The Commonwealth points out that other jurors on the panel “had surnames which could have been Hispanic” and suggests that, because juror 3-16 was not the only minority juror, the prosecutor’s peremptory challenge should have been presumed to be proper. While juror 3-16 was the sole African-American on the jury panel, the record does not conclusively show that there were other Hispanics in the jury box. The usual tools we rely on to measure one’s ethnicity, primarily name and appearance, are often deceptive. (Even self-identification is not always determinative.) We reject the Commonwealth’s argument that the presence of other Hispanics on the jury makes the judge’s implicit finding of impropriety invalid. See Commonwealth v. Fryar, 414 Mass. 732, 738-739 (1993), S.C., 425 Mass. 237, cert. denied, 522 *26U.S. 1033 (1997). We also reject the Commonwealth’s argument that its challenge was somehow entitled to a presumption of propriety, because this case did not involve an interracial crime. While an indication that racial prejudice might be a potential issue at trial may be a factor in a judge’s determination of a showing of impropriety, it is certainly not the exclusive factor.

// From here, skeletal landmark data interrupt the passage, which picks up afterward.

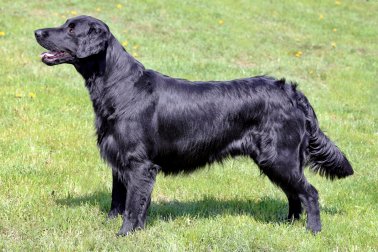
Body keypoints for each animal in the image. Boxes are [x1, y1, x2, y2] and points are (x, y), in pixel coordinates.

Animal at [34, 15, 352, 235]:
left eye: (72, 29)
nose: (37, 32)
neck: (119, 86)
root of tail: (291, 91)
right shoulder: (120, 161)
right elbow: (118, 200)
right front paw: (114, 226)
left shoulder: (139, 164)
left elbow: (132, 206)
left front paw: (124, 234)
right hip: (276, 161)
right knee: (294, 194)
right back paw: (287, 225)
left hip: (279, 157)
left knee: (309, 193)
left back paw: (312, 230)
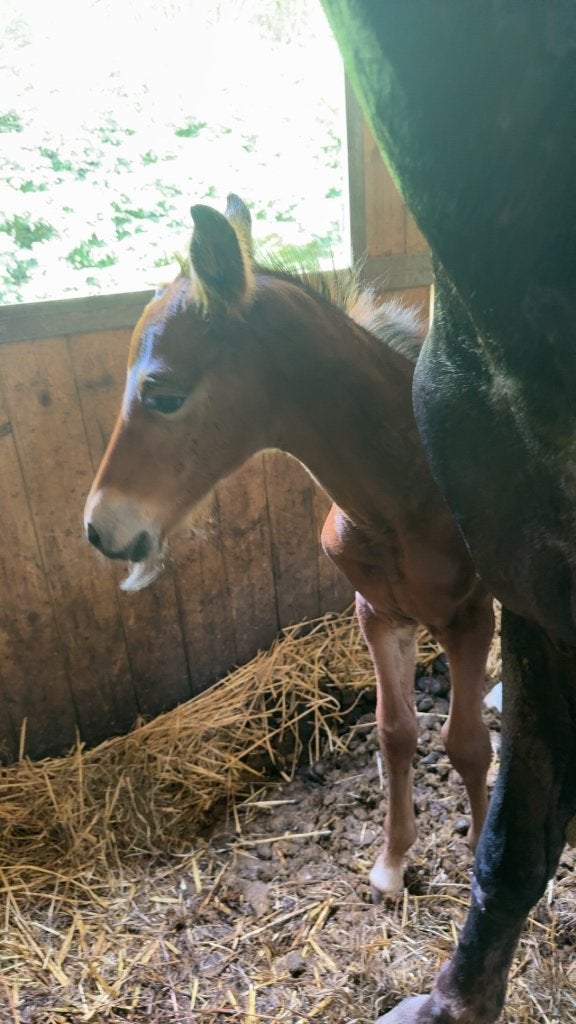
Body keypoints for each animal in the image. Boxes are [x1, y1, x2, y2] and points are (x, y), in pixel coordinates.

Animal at [84, 194, 495, 897]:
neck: (408, 492)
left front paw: (482, 861)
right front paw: (391, 861)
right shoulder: (378, 612)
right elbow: (395, 732)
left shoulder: (470, 617)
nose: (100, 527)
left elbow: (467, 742)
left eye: (164, 394)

The Commonwealth’s brief concedes that a response by defense counsel was appropriate, but suggests the lack of a response was of no effect. The Commonwealth argues as follows: “While the defense counsel was not given the chance to rebut the prosecutor’s reason, he had already stated his reason for opposing the challenge and it is difficult to see what more could have been said on this issue. Moreover, he preserved the issue by objection.” We disagree that this failure was insubstantial. As stated by the Appeals Court, by foreclosing any rebuttal by defense counsel to the Commonwealth’s explanation for the peremptory challenge, the defendant was “thwarted in [his] attempt to show that reasons offered by the prosecutor did not ‘pertain to the individual qualities of the prospective juror.’ ” Commonwealth v. Calderon, 46 Mass. App. Ct. 483, 486 (1999), quoting Commonwealth v. Futch, 38 Mass. App. Ct. 174, 177-178 (1995). See Commonwealth v. Wilson, 816 F.2d 421, 423 (8th Cir. 1987).

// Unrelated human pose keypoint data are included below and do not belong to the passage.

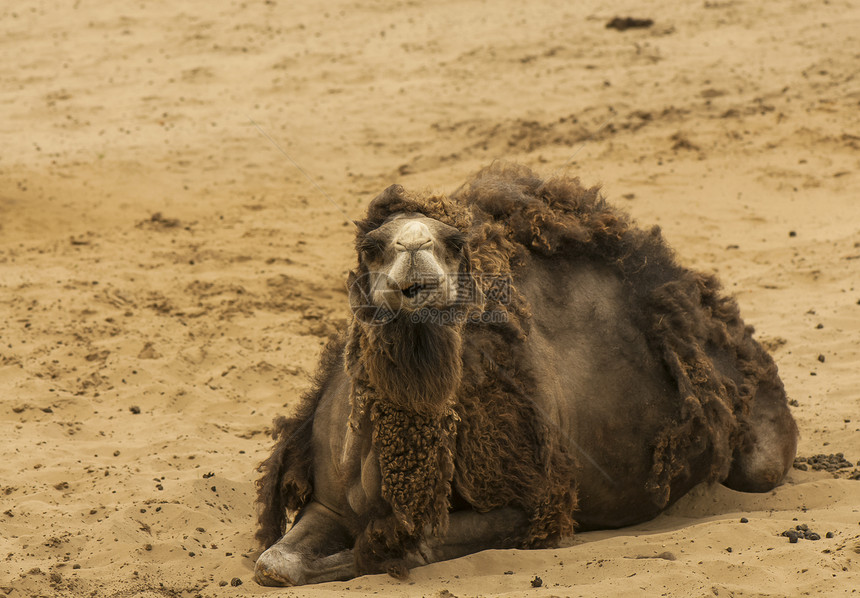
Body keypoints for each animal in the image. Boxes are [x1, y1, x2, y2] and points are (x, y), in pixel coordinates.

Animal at [254, 163, 800, 584]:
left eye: (454, 242)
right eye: (370, 246)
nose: (414, 254)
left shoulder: (528, 502)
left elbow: (408, 548)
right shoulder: (328, 502)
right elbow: (274, 564)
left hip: (759, 439)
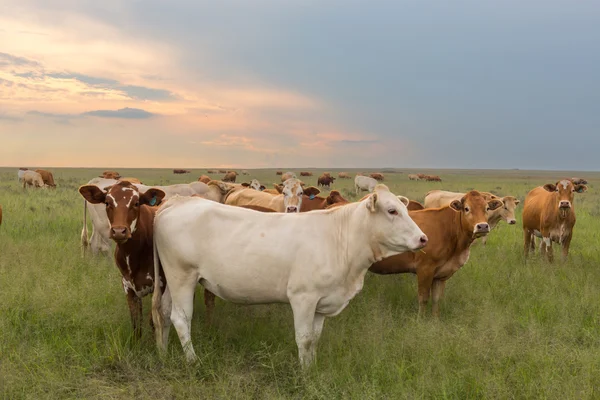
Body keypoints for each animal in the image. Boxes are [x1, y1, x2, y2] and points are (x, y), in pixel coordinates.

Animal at [78, 181, 166, 340]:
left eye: (136, 203)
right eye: (107, 202)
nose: (119, 231)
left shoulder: (160, 285)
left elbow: (153, 321)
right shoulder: (127, 286)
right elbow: (136, 323)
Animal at [152, 184, 428, 366]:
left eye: (404, 209)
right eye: (392, 211)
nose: (423, 238)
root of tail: (177, 201)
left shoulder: (322, 302)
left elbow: (315, 339)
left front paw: (312, 368)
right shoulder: (303, 297)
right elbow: (304, 339)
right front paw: (305, 375)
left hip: (169, 280)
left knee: (163, 312)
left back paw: (162, 353)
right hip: (182, 276)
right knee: (180, 318)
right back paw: (193, 361)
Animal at [370, 192, 502, 318]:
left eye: (487, 208)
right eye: (466, 208)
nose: (482, 226)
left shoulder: (441, 274)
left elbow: (437, 299)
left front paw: (435, 320)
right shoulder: (425, 269)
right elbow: (423, 298)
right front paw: (420, 321)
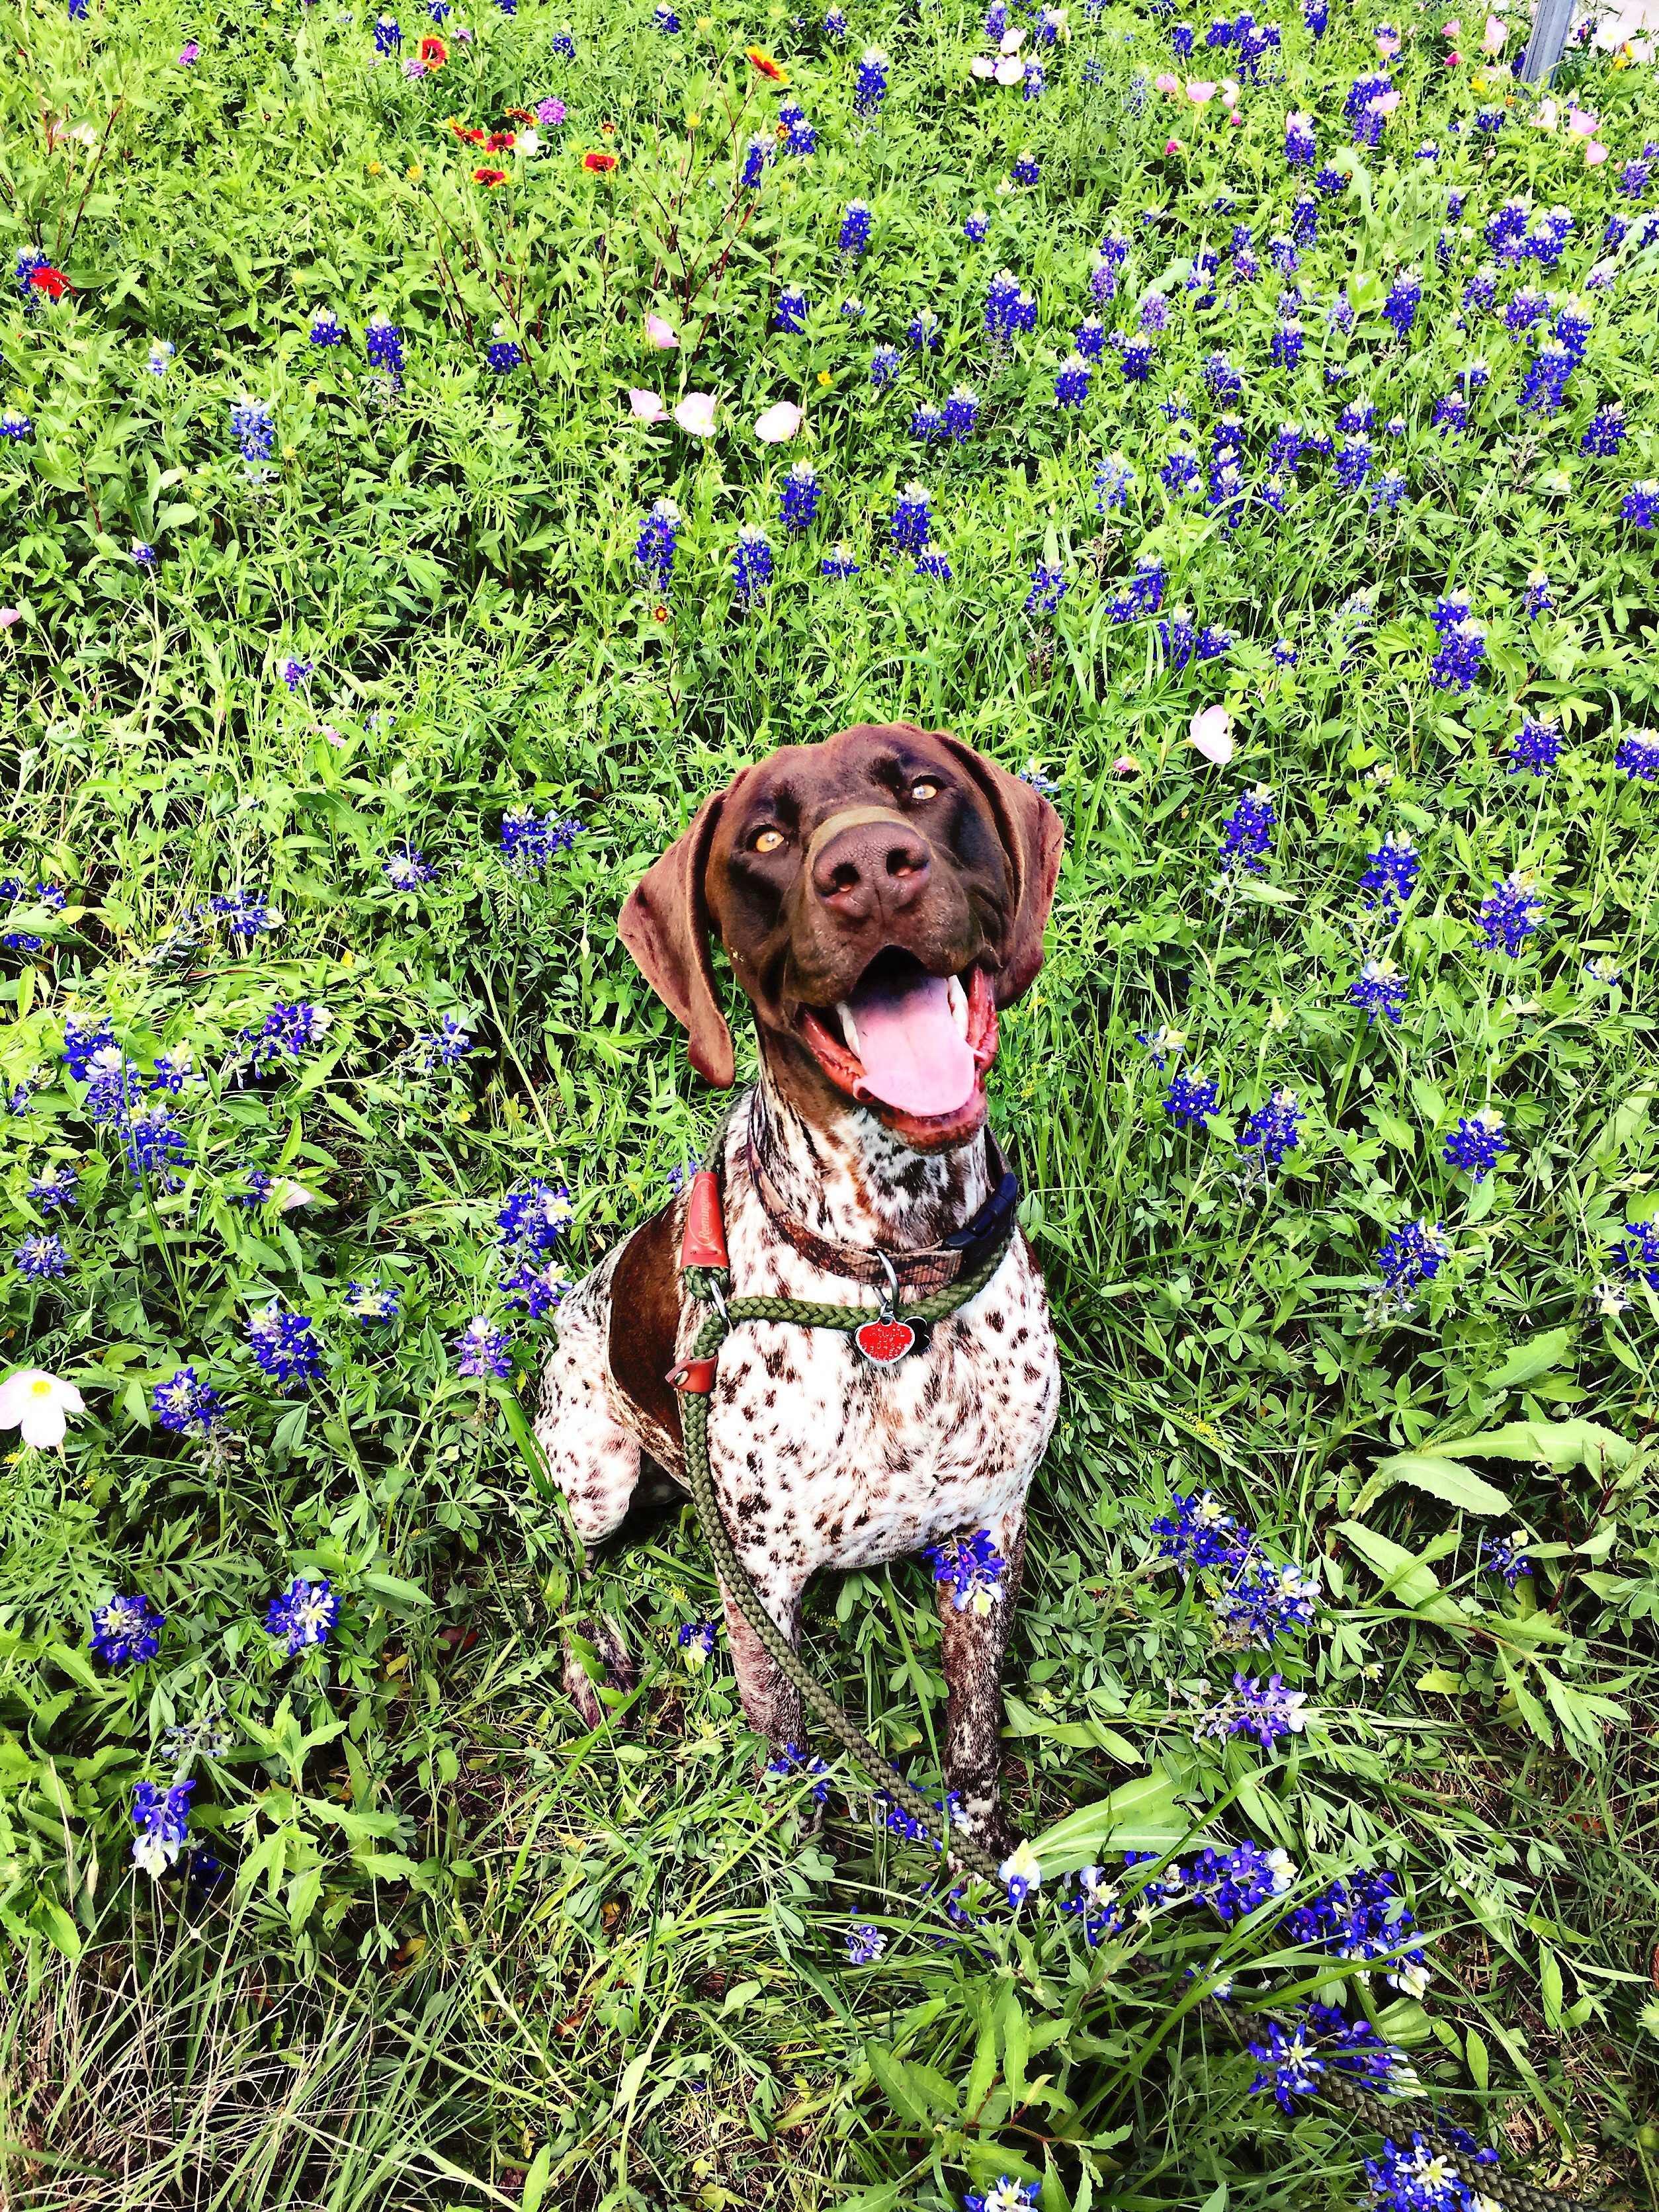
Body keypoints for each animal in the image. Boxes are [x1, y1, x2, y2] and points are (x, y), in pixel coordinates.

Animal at [539, 721, 1070, 1849]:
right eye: (768, 838)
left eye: (925, 786)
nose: (869, 868)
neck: (892, 1277)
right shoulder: (763, 1585)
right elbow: (784, 1756)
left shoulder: (988, 1533)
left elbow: (972, 1739)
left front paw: (985, 1857)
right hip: (596, 1476)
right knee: (568, 1565)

The only other reason for the challenge offered by the prosecutor, that juror 3-16 smiled at defense counsel, will not justify the challenge. See Commonwealth v. DiMatteo, 12 Mass. App. Ct. 547, 553 (1981).

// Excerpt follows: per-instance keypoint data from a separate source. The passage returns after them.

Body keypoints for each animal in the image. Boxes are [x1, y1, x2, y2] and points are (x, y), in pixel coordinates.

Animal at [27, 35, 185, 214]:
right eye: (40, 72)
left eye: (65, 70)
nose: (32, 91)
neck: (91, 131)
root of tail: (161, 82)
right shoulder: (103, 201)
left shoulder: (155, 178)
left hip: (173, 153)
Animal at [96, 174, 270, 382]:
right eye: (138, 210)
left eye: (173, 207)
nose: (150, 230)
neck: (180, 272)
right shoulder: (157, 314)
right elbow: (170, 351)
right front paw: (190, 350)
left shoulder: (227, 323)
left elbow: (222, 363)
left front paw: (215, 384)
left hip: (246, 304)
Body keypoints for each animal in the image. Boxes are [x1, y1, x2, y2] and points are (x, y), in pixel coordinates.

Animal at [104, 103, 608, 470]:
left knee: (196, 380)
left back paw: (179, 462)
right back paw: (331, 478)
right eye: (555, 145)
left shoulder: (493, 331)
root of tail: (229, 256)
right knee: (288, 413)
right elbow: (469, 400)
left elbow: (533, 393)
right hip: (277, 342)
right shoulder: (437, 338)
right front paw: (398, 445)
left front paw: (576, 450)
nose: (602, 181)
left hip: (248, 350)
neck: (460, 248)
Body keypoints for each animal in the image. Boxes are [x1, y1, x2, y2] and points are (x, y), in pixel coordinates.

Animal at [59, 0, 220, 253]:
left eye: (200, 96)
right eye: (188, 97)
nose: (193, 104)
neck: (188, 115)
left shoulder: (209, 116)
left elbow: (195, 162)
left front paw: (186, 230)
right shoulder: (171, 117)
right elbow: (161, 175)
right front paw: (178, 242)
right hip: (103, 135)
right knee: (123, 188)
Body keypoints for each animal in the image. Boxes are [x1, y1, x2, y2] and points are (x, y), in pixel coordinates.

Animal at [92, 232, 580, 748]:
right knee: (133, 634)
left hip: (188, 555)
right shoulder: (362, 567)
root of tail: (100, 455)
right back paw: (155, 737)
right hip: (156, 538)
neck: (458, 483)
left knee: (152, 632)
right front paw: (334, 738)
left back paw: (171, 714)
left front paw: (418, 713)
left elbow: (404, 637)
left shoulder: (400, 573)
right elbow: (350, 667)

The dissenting opinion questions whether the judge made an implicit finding that the challenge was improper. That can be the only logical conclusion from the colloquy that occurred. It appears that the prosecutor did not want juror 3-16, an African-American woman, on the trial jury, despite her clear affirmations of neutrality and fairness, because, as a minority, she might be sympathetic to the defendant.






Dissenting Opinion

Lynch, J.

(dissenting). It is inconceivable to me that a criminal defendant’s peremptory challenge of a juror based on the fact that the juror was married to a police officer would be regarded as improper. That the challenge in this case came from the prosecutor does not change the equation. Not only does the prosecutor’s explanation that the- juror would be put in a very difficult position ring true, but we must also consider the prosecutor’s independent obligation to seek a fair trial. Nor do I believe that, by permitting the prosecutor to explain his chal-. lenge in response to an objection by the defense, the judge was *29making an implicit finding that the challenge might be improper. The situation would be different if the judge, following one or multiple peremptory challenges of minority members of the jury venire, had “requested that the prosecutor supply race-neutral explanations for his challenges” (emphasis added). Commonwealth v. Caldwell, 418 Mass. 777, 778 (1994). I suggest that all attorneys trying jury cases would at least consider challenging a juror married to a police officer where a member of the spouse’s department was going to be a witness.

The result the court reaches today can be of little help to trial judges and attorneys in guiding their conduct in jury selection. I would prefer that, rather than impose on trial judges the impossible task of scrutinizing peremptory challenges for improper motives, we abolish them entirely. I, therefore, respectfully dissent.